With this challenge, Gumroad asks new creators to commit to creating a product over the course of 14 days. Then, it sends them an email lesson every day to guide them through the process. Wanting to remain consistent with their commitment, many people who sign up for the challenge end up building a new product to sell.

This challenge helps Gumroad consistently add new sellers to its platform, which allows it to grow its gross merchandise value (GMV) and revenue.

You too can run a challenge or competition to take advantage of the commitment and consistency principle to grow your business.

To do so, think about common hurdles or challenges that prevent people from using your product or succeeding in your industry. Then, create a short email or video course designed to help them overcome those obstacles.

Finally, build a landing page for the challenge where you can collect people’s contact information (to deliver them the course and follow up about using your product) and ask them to commit to take one or several concrete steps towards success. If possible, after they make the commitment, incentivize them with swag or a freebie to share it on social media as doing so will strengthen it.

Continue to follow up with participants throughout the challenge to encourage them, see where they run into problems, and provide assistance.

The Principle of Unity

If people consider you to be one of them, they will say “yes” to you more often than not. This is the principle of unity.

People can feel unified and a sense of togetherness among many different dimensions such as race, ethnicity, nationality, family, and religious and political beliefs.

When discussing the principle of unity, Cialdini describes three conclusions that researchers have reached on unified groups:

  1. Members of a group “favor the outcomes and welfare of fellow members over those of nonmembers.”
  2. Members of these groups use the beliefs and actions of others in the group to guide their own beliefs and actions.
  3. These tendencies have come up during evolution of the species to help our groups and ourselves.

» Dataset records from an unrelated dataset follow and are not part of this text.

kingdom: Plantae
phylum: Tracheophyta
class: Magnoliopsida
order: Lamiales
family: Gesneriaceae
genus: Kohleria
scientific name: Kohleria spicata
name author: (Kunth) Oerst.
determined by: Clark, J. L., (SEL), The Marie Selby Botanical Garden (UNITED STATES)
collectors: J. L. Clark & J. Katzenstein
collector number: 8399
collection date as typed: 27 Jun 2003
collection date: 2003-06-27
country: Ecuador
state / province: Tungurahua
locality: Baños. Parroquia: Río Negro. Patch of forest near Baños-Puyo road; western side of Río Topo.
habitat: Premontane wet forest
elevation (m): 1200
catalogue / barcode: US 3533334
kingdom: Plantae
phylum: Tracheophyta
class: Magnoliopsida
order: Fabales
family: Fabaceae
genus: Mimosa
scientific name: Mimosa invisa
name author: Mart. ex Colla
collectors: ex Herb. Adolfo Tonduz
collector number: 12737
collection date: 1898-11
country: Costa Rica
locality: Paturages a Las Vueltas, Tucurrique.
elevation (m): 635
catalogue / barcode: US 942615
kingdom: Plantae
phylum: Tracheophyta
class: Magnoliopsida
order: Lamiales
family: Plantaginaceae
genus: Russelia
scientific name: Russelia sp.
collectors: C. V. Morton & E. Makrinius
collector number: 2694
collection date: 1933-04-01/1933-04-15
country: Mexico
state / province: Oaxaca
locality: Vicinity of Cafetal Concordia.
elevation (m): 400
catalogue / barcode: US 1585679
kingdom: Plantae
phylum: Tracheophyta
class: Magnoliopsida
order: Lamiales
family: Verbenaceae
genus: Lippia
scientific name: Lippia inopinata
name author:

The feeling of a unified group can come from common genetics, common places (home, region, etc.), acting together, reciprocal exchange, joint suffering, and co-creation.

Applying The Principle of Unity to Online Marketing

To apply the principle of unity in your online marketing, look for opportunities to showcase a wide range of people and companies that use your product. Case studies are one good way to accomplish this objective.

You can produce case studies that show how companies of many sizes from a wide variety of industries have succeeded in using your product. By giving visitors the widest possible perspective on how different types of organizations or people have gotten value from your product, you will increase the chances that you connect with them on some group level.

To learn about creating effective case studies, we recommend that you check out The Ultimate Guide to Marketing Case Studies.

Using the Principles of Influence with Care

As you now know, the seven principles of Influence from Robert Cialdini offer a powerful way to improve your online marketing. And, as the famous saying goes, “with great power comes great responsibility.”

We implore you to use these social psychology principles in an ethical and honest way. For example, if you don’t yet have social proof for your product, please don’t create fake social proof. Or, if you don’t have any genuine authority figures on your team, please don’t make any up for the sake of building your credibility.

If you use these ideas in an unethical way, people will eventually find out and look at your company much worse for it. We hope that ethically incorporating these lessons from Influence will allow you to grow your business faster.